Texto extraído:
O sol e outras histórias

Valor Econômico, EU& Fim de Semana, p. 26-27 - 30/05/2014
O sol e outras histórias

Por De São Paulo

Foi emocionante ver há poucos dias os cocares erguidos na Livraria da Vila, em São Paulo, numa cena que se repetiria na Livraria da Travessa, em Botafogo. Dois xavantes e dois karajás autografavam livros de capas gráficas e explicavam aos presentes como e por quê haviam chegado até ali. "Tá na hora de os brasileiros conhecerem os outros brasileiros, de parar de ter esta divisão", dizia em voz suave o jovem xavante Caimi Waiasse. "Está na hora de compartilhar o que temos de bom." Passou da hora, a bem dizer. Na seção infantil há dezenas de piratas da perna de pau e bruxas com verrugas e baleias de purpurina e elfos magrelas e crianças urbanas neurotiquinhas. Surpreendente perceber que só agora, pela iniciativa de uma jornalista, uma pequena editora e alguns índios, chegam finalmente às prateleiras poderosos urubus-rei, lobos guarás sedutores, onças cegas e tamanduás vingativos.
Uma pequena parte da mitologia indígena narrada nas aldeias pelos mais velhos é reproduzida no livro "Ynyxiwè que Trouxe o Sol e Outras Histórias do Povo Karajá" e "Aihö'ubuni wasu'u - o Lobo Guará e Outras Histórias do Povo Xavante". "Minha relação de amizade com os xavantes e karajás é antiga, assim como a ideia de fazer este projeto", conta a jornalista Angela Pappiani, que conseguiu levar adiante a iniciativa com patrocínio da Petrobras e o trabalho de sua produtora, a Ikore. Angela foi casada 25 anos com Ailton Krenak, uma das lideranças mais atuantes à época da aprovação do capítulo sobre os direitos indígenas na Constituição de 1988. Os laços com o povo Iny (como se autodenominam os Karajás) da aldeia Fontoura e com o povo A'uwe uptabi (o nome dos xavantes) da aldeia Etenhiritipá, ambas no Mato Grosso, vêm desta fase. Assim como a ideia dos dois livros.

Dados fornecidos:
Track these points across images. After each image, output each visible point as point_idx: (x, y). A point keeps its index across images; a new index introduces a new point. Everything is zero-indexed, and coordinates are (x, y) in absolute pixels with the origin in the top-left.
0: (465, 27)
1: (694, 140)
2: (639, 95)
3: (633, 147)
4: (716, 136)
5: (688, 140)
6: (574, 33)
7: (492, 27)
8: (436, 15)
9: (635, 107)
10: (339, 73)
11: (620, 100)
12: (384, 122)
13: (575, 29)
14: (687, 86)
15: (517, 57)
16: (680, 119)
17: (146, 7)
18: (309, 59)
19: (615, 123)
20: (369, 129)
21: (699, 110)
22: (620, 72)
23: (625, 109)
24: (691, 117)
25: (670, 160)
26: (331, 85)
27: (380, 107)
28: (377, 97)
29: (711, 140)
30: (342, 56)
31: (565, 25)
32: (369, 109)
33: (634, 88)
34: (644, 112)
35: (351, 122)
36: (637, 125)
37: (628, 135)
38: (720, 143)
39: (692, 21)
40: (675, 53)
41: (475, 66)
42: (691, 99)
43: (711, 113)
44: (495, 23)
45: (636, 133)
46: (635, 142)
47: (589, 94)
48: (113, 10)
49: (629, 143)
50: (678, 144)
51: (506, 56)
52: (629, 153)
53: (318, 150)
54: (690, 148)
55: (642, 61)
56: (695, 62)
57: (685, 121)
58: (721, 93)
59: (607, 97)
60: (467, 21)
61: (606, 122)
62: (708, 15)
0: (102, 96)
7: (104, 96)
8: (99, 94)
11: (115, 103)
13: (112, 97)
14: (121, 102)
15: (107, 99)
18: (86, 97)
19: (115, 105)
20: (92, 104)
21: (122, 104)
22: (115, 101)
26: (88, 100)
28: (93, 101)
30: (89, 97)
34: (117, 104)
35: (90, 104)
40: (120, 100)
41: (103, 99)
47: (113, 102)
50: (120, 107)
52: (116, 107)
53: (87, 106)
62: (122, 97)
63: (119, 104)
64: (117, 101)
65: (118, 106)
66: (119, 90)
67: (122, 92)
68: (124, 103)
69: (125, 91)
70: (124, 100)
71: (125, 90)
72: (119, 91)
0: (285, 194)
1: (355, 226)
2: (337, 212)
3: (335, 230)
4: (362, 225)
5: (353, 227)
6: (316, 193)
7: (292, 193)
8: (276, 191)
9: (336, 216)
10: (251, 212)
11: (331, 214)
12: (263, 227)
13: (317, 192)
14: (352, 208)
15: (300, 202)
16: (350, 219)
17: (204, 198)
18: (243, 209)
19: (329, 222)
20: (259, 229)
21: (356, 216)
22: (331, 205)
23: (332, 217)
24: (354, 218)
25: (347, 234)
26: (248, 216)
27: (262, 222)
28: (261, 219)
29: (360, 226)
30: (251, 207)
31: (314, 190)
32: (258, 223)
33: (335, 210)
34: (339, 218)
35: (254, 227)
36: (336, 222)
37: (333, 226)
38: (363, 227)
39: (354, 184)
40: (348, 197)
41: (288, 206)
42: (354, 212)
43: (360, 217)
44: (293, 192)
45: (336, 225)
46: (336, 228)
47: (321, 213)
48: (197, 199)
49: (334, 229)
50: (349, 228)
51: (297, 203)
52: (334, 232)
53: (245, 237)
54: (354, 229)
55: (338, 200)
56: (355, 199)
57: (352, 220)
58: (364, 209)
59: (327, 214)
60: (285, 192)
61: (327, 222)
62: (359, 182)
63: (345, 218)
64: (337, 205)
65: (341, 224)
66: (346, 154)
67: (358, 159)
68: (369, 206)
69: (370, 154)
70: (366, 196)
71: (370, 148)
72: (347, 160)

Problemas e tarefas:
A: Apresente como tabela Markdown o trecho dos registros que vai do início deles até a linha que contém "47: (113, 102)", incluindo as duas pontas e omitindo as linhas em branco. Use a coluna "Nº" para o número de cada linha e a coluna "Linha" para o seu conteúdo.
B: Escreva a continuação do texto sobre os livros de histórias dos povos xavante e karajá, começando logo após a última frase apresentada.

Resultados por tarefa:
A:
| Nº | Linha |
|---|---|
| 1 | Track these points across images. After each image, output each visible point as point_idx: (x, y). A point keeps its index across images; a new index introduces a new point. Everything is zero-indexed, and coordinates are (x, y) in absolute pixels with the origin in the top-left. |
| 2 | 0: (465, 27) |
| 3 | 1: (694, 140) |
| 4 | 2: (639, 95) |
| 5 | 3: (633, 147) |
| 6 | 4: (716, 136) |
| 7 | 5: (688, 140) |
| 8 | 6: (574, 33) |
| 9 | 7: (492, 27) |
| 10 | 8: (436, 15) |
| 11 | 9: (635, 107) |
| 12 | 10: (339, 73) |
| 13 | 11: (620, 100) |
| 14 | 12: (384, 122) |
| 15 | 13: (575, 29) |
| 16 | 14: (687, 86) |
| 17 | 15: (517, 57) |
| 18 | 16: (680, 119) |
| 19 | 17: (146, 7) |
| 20 | 18: (309, 59) |
| 21 | 19: (615, 123) |
| 22 | 20: (369, 129) |
| 23 | 21: (699, 110) |
| 24 | 22: (620, 72) |
| 25 | 23: (625, 109) |
| 26 | 24: (691, 117) |
| 27 | 25: (670, 160) |
| 28 | 26: (331, 85) |
| 29 | 27: (380, 107) |
| 30 | 28: (377, 97) |
| 31 | 29: (711, 140) |
| 32 | 30: (342, 56) |
| 33 | 31: (565, 25) |
| 34 | 32: (369, 109) |
| 35 | 33: (634, 88) |
| 36 | 34: (644, 112) |
| 37 | 35: (351, 122) |
| 38 | 36: (637, 125) |
| 39 | 37: (628, 135) |
| 40 | 38: (720, 143) |
| 41 | 39: (692, 21) |
| 42 | 40: (675, 53) |
| 43 | 41: (475, 66) |
| 44 | 42: (691, 99) |
| 45 | 43: (711, 113) |
| 46 | 44: (495, 23) |
| 47 | 45: (636, 133) |
| 48 | 46: (635, 142) |
| 49 | 47: (589, 94) |
| 50 | 48: (113, 10) |
| 51 | 49: (629, 143) |
| 52 | 50: (678, 144) |
| 53 | 51: (506, 56) |
| 54 | 52: (629, 153) |
| 55 | 53: (318, 150) |
| 56 | 54: (690, 148) |
| 57 | 55: (642, 61) |
| 58 | 56: (695, 62) |
| 59 | 57: (685, 121) |
| 60 | 58: (721, 93) |
| 61 | 59: (607, 97) |
| 62 | 60: (467, 21) |
| 63 | 61: (606, 122) |
| 64 | 62: (708, 15) |
| 65 | 0: (102, 96) |
| 66 | 7: (104, 96) |
| 67 | 8: (99, 94) |
| 68 | 11: (115, 103) |
| 69 | 13: (112, 97) |
| 70 | 14: (121, 102) |
| 71 | 15: (107, 99) |
| 72 | 18: (86, 97) |
| 73 | 19: (115, 105) |
| 74 | 20: (92, 104) |
| 75 | 21: (122, 104) |
| 76 | 22: (115, 101) |
| 77 | 26: (88, 100) |
| 78 | 28: (93, 101) |
| 79 | 30: (89, 97) |
| 80 | 34: (117, 104) |
| 81 | 35: (90, 104) |
| 82 | 40: (120, 100) |
| 83 | 41: (103, 99) |
| 84 | 47: (113, 102) |

B:
O foco era fazer um acervo das histórias para a própria comunidade. "Elas estão se perdendo com a morte dos velhos e com as influências de fora. Com a televisão chegando na aldeia, ninguém mais fica na porta de casa de noite, sentado em roda na esteira, para contar e ouvir histórias", segue Angela. O resultado é um belo trabalho multimídia que envolveu várias gerações nas aldeias. Os índios mais jovens, adeptos das novas tecnologias, registraram as narrativas dos mais velhos. Foram coletadas 50 histórias em áudio, ilustradores indígenas fizeram os desenhos. As comunidades elegeram seis lendas que foram traduzidas para o português. Os livros vêm com CDs com as histórias em português e no idioma de cada povo. Há cantos entre as narrativas. É um trabalho encantador.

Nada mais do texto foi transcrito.